September 19, 2014 § 3 Comments
I’m always surprised by how deindustrialisation and the economic and social dislocation it caused in the northern United States and Canada gets written about. Take, for example, an otherwise interesting and informative article in The Boston Globe last weekend. In an article about Sahro Hussan, a young Somali-American, and Muslim, woman who has created a business of avant-garde fashions for Muslim women, in Lewiston, ME, Linda Matchan, The Globe‘s reporter, writes:
Lewiston was one of the largest textile producers in New England, rolling out millions of yards in cotton fabrics every year. In time, though, the industry struggled to compete with Southern states where production costs were lower. Lewiston went into decline.

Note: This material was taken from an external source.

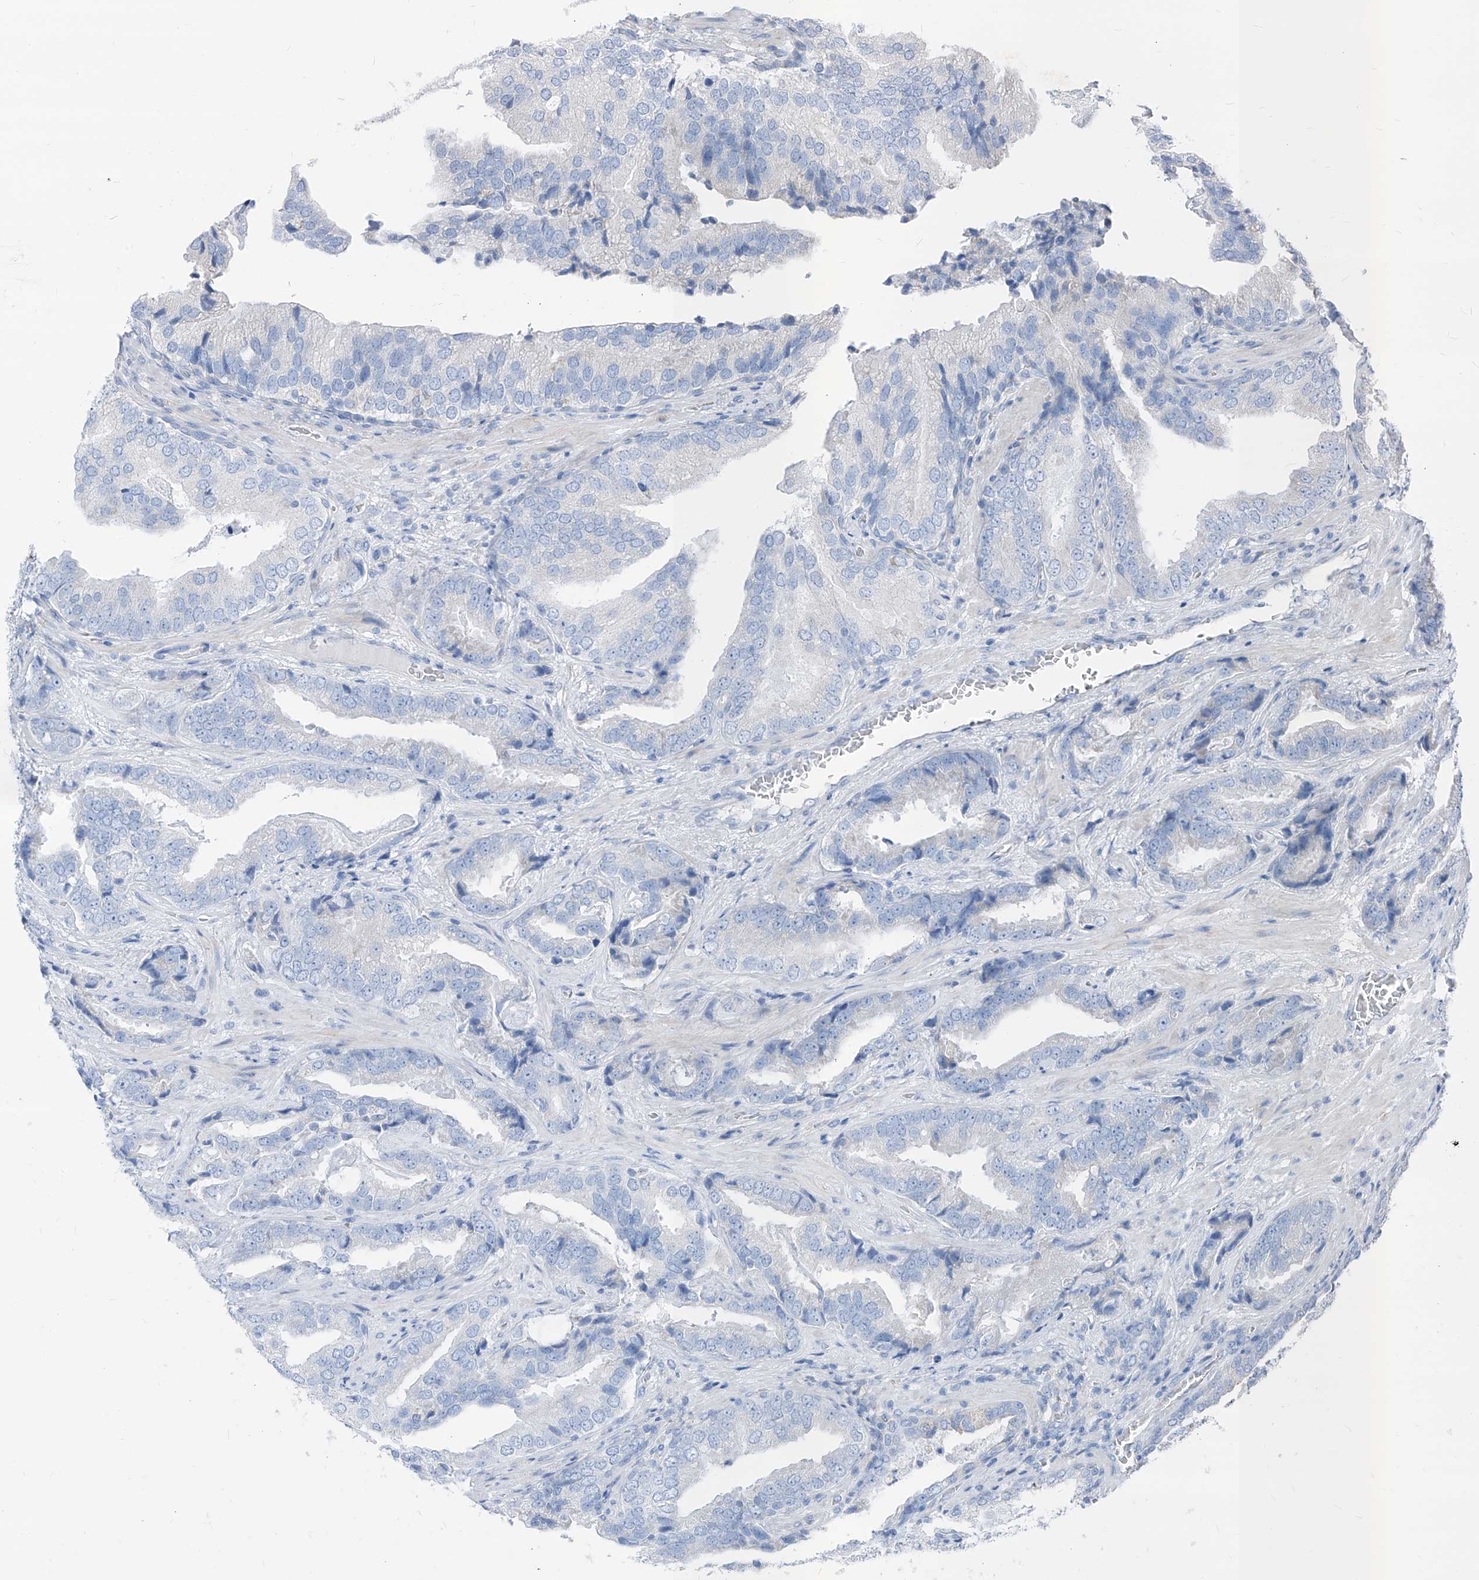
{"staining": {"intensity": "negative", "quantity": "none", "location": "none"}, "tissue": "prostate cancer", "cell_type": "Tumor cells", "image_type": "cancer", "snomed": [{"axis": "morphology", "description": "Adenocarcinoma, Low grade"}, {"axis": "topography", "description": "Prostate"}], "caption": "Immunohistochemistry (IHC) of human prostate cancer demonstrates no positivity in tumor cells.", "gene": "AGPS", "patient": {"sex": "male", "age": 67}}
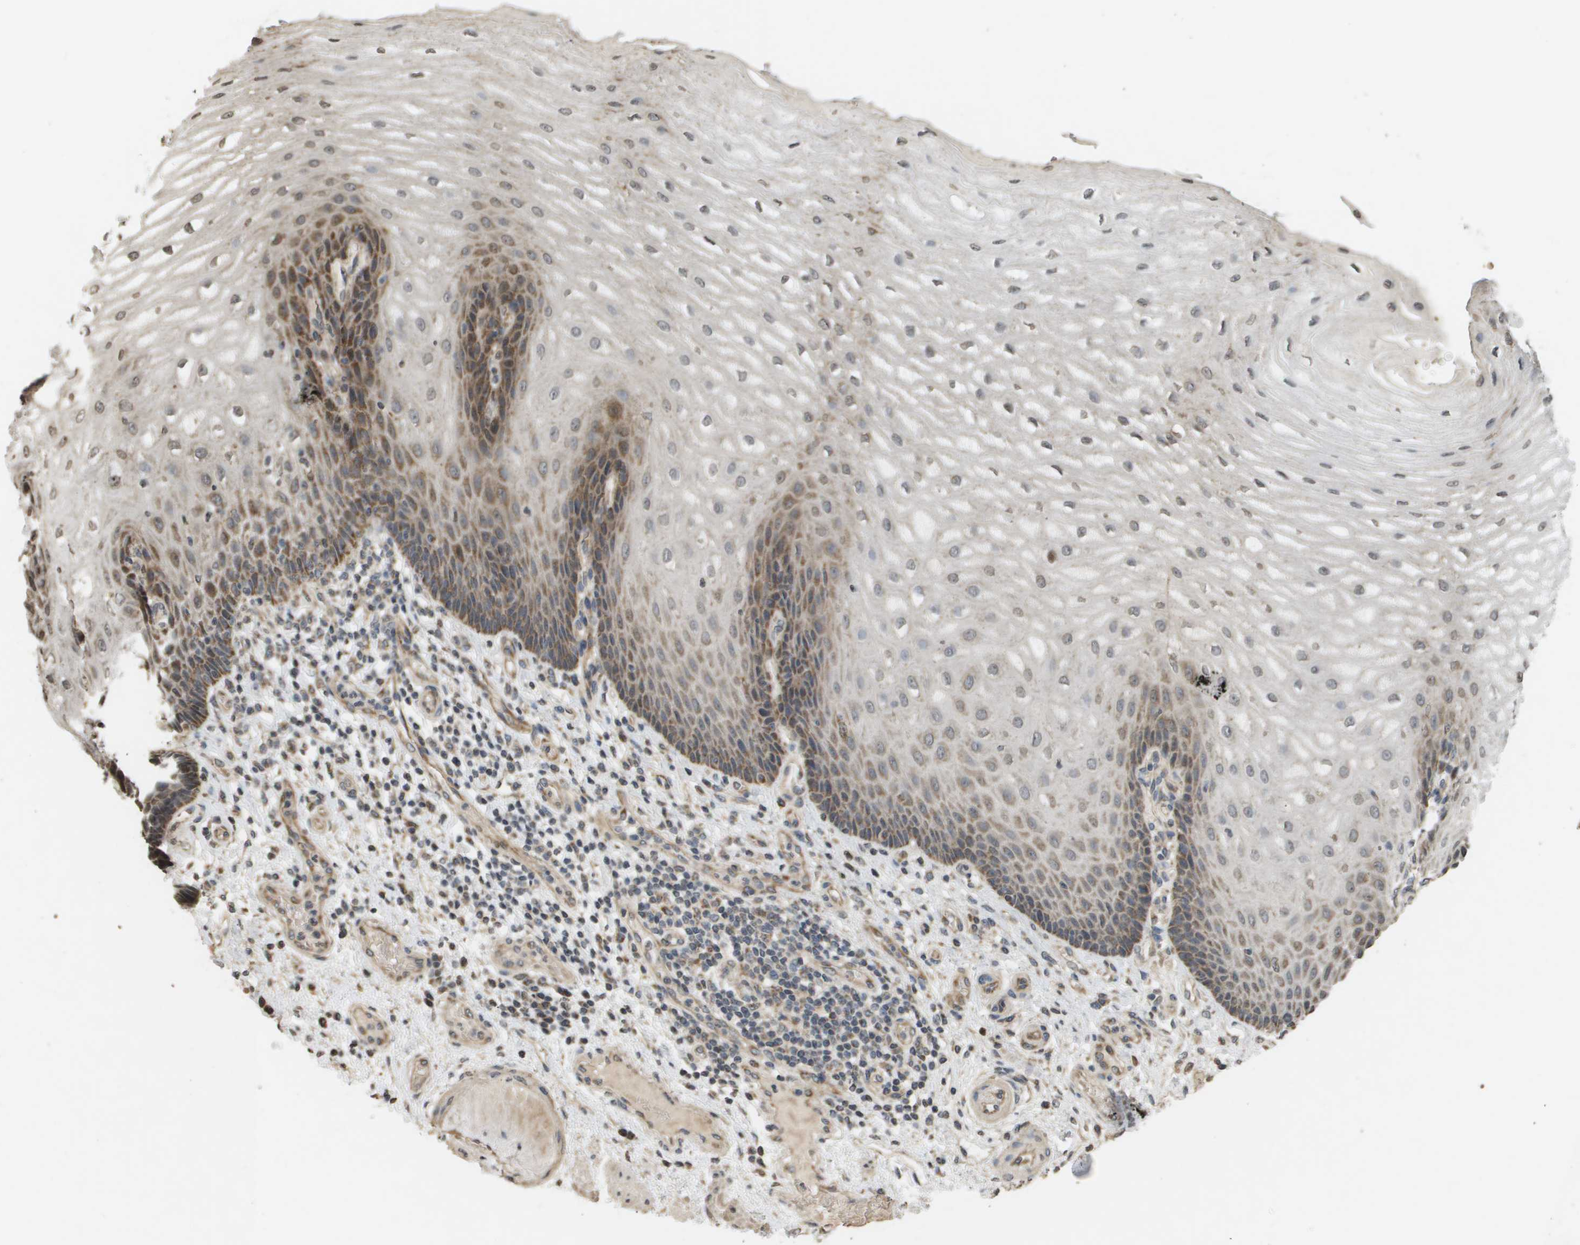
{"staining": {"intensity": "moderate", "quantity": "25%-75%", "location": "cytoplasmic/membranous"}, "tissue": "esophagus", "cell_type": "Squamous epithelial cells", "image_type": "normal", "snomed": [{"axis": "morphology", "description": "Normal tissue, NOS"}, {"axis": "topography", "description": "Esophagus"}], "caption": "Immunohistochemical staining of normal esophagus displays medium levels of moderate cytoplasmic/membranous positivity in approximately 25%-75% of squamous epithelial cells. The protein is shown in brown color, while the nuclei are stained blue.", "gene": "RAB21", "patient": {"sex": "male", "age": 54}}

While there is nothing factually wrong with Matchan’s description of what happened in Lewiston (or any other industrial town across the northern portion of North America), note how any responsibility for what happened is removed from the equation. Matchan makes it sound like this was just an entirely natural process.
Deindustrialisation wasn’t a natural process, it didn’t just happen. The reason why the mills in Lewiston (or Lowell, Laurence, Lynn, or anywhere else) struggled wasn’t some random event. It happened because the corporations that owned those mills decided that they were not producing enough value for share-owners. So these corporations pulled out of places like Lewiston and moved down South. Why? Because production costs were too great in the North, the workers made too much (they were often unionised), and there was too much regulation of the workplace for the corporations’ preferences. So, they were induced to pull out and move down South where workplace regulation was minimal, where workers weren’t unionised, and the corporations could make great profits. The governments down South actively worked with these corporations to bring them South, mostly through these unregulated workplaces and tax incentives. As a friend of mine notes, this is how the South won the Civil War. But the South’s victory was shortlived, as soon, the corporations realised they could make even more money for their shareholders by moving overseas.
So. Long and short, deindustrialisation wasn’t just some random process, it was a cold, calculated manoeuvre by the corporations that owned these mills, in conjunction with cynical state and local governments in the South.